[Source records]
= = = = = = =
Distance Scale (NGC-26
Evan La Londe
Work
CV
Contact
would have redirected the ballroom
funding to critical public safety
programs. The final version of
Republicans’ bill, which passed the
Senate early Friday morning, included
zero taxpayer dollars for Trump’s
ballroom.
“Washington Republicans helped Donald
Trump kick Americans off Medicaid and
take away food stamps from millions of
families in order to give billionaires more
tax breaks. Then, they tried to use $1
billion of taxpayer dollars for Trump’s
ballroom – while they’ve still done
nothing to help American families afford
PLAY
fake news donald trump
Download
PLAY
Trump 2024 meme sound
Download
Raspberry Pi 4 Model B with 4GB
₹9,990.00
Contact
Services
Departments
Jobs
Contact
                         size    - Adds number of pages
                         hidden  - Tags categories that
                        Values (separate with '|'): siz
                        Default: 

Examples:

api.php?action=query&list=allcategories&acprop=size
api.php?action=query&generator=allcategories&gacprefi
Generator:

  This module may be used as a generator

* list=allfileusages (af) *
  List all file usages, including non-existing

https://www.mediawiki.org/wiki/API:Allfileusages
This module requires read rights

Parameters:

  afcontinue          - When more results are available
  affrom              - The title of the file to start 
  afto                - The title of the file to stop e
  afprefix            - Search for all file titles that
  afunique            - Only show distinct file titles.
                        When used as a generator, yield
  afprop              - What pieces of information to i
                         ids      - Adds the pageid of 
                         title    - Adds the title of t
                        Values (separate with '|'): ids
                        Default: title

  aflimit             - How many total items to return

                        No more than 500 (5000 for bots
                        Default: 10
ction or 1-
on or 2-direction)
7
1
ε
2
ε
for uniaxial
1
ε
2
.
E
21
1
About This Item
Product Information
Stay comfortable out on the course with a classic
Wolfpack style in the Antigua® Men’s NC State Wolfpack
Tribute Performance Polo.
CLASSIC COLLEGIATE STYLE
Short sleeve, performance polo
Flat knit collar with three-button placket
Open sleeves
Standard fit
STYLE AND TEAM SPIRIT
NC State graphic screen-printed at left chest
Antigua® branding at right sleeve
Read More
= = = = = = =
■ DIRECTIONS: Pick out every line in the items above that contains the word "used", and copy each one.

■ THE ANSWER:
  This module may be used as a generator
                        When used as a generator, yield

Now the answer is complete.